Reading text:
Although they’d enjoyed some success in their native Sweden prior to reaching British ears, brother-sister duo The Knife first became a name outside of Scandinavia via association with fellow Swede José Gonzáles, who covered their ‘Heartbeats’ song in 2003 and saw it breach the UK top ten three years later.

In between loaning out said song and seeing it cross over into the mainstream like they’d never managed – The Knife’s original didn’t make a mark on charts home or abroad – Karin Dreijer Andersson and brother Olof crafted their ultimate magnum opus, an album that took dance music into strange new worlds of alien songwriting and surreal lyrical imagery, while all the while resonating with a vulnerability that lent the whole an emotionally open feel. ‘Silent Shout’ is not an immediate-of-impression record, a classic from the first play and forever onwards; it takes time to reveal its myriad facets, each nuance increasing the level of detail spread across its eleven tracks, and inviting the listener deeper into the experience.

On the surface a skittering collection of percussively fidgety electro-pop, ‘Silent Shout’ made its immersive qualities clear after repeat visitations led to critical accolades off the scale, with a rash of high-score appraisals directing curious ears towards its almost child-like lyrical delivery – serious topics tackled with a playfulness straight out of an uncommonly eerie fairytale – and enchantingly oddball compositions, sometimes straight-faced of beat, at others seemingly all over the place at once, as if two songs were battling for speaker space. At times the pair’s music is deliciously sensual, the sounds rising up and caressing the listener into a state of utmost pleasure; when it bites, though, the effect on the motor neurons is absolute and immediate.

Once in the system, ‘Silent Shout’ is the sort of album that’s impossible to shake. Now, three years after its release, it remains every bit as beguiling as it seemed during those first, second and third listens – you’ll probably need to go around that many times for its multiple personalities to align, creating a whole that the senses can focus on without losing their metaphysical footing. As the songs pass, rarely does one inform the next – the incessancy of ‘Neverland’ sits at odds with the sublime soothe-scape of ‘The Captian’, while standout singles ‘We Share Our Mothers’ Helth’ and ‘Like A Pen’ get nowhere close to telling the album’s story in short-play form; both are splendid dancefloor fare, but one mustn’t assume that their parent LP is designed solely for consumption in such an environment.

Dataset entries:

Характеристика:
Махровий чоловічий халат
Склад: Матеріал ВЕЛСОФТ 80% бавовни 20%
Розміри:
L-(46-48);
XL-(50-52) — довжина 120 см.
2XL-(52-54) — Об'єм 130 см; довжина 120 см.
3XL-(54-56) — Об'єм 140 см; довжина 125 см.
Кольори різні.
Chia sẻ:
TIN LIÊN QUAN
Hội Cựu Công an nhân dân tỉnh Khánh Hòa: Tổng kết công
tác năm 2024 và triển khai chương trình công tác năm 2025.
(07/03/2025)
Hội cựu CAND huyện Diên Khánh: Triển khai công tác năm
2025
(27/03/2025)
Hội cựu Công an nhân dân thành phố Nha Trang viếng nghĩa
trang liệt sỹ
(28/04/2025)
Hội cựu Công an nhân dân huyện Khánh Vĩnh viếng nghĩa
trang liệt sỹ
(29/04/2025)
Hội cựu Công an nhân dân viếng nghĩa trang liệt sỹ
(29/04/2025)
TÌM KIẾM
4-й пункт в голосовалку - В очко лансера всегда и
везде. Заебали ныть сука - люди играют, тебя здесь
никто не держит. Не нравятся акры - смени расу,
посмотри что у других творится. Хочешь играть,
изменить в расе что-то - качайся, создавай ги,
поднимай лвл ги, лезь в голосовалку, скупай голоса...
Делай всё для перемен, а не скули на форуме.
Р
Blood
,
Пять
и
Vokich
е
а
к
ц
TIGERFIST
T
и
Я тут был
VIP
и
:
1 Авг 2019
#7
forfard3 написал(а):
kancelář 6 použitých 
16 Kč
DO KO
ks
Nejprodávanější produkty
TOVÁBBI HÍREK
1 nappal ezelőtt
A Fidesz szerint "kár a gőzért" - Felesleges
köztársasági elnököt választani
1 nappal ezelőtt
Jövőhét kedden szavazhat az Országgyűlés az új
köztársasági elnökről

---

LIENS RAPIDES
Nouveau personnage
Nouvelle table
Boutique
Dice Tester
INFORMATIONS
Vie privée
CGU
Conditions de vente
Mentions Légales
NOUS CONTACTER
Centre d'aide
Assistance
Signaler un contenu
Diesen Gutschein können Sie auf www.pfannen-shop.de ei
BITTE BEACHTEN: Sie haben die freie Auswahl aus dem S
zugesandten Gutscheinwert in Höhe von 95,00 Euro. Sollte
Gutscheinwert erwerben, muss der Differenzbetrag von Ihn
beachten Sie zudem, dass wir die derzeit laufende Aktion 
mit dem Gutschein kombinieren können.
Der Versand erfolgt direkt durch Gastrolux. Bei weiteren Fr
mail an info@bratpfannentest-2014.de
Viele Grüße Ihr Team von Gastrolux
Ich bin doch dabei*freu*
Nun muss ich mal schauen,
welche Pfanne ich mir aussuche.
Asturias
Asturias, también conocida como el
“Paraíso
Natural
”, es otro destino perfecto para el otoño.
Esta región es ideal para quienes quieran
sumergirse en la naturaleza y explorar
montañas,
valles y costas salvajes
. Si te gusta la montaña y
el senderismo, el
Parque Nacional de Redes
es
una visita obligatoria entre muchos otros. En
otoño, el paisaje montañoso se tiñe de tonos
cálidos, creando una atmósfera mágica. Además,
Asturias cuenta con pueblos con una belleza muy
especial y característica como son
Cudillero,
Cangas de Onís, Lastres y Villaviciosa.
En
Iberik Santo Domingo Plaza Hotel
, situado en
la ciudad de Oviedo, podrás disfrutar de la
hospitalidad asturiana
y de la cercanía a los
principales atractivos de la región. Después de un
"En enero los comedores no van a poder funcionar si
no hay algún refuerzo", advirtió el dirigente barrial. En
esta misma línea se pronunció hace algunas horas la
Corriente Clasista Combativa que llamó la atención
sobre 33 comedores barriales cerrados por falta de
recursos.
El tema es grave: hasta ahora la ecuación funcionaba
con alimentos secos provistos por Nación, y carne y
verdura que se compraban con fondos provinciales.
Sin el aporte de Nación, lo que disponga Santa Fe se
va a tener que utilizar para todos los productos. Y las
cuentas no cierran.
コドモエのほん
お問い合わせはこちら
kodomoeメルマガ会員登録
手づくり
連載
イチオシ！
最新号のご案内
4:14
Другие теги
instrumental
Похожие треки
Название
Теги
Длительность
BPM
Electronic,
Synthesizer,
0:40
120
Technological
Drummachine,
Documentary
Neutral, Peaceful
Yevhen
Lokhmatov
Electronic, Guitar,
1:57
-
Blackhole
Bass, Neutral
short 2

Problem 1: Repeat the album review word for word, from "In between loaning" to "into the experience.".
Problem 2: According to the album review, in what year did José Gonzáles cover the song 'Heartbeats'?
Problem 3:
Based on the album review, decide whether each statement agrees with it. Give yes or no for each and quote the words that decide it.
(a) The Knife's own version of 'Heartbeats' made the charts in Sweden.
(b) 'Silent Shout' has eleven tracks.
(c) The singles from 'Silent Shout' tell the album's whole story in short form.

Task output 1:
In between loaning out said song and seeing it cross over into the mainstream like they’d never managed – The Knife’s original didn’t make a mark on charts home or abroad – Karin Dreijer Andersson and brother Olof crafted their ultimate magnum opus, an album that took dance music into strange new worlds of alien songwriting and surreal lyrical imagery, while all the while resonating with a vulnerability that lent the whole an emotionally open feel. ‘Silent Shout’ is not an immediate-of-impression record, a classic from the first play and forever onwards; it takes time to reveal its myriad facets, each nuance increasing the level of detail spread across its eleven tracks, and inviting the listener deeper into the experience.

Task output 2: 2003

Task output 3:
(a) No: "The Knife’s original didn’t make a mark on charts home or abroad"
(b) Yes: "each nuance increasing the level of detail spread across its eleven tracks"
(c) No: "get nowhere close to telling the album’s story in short-play form"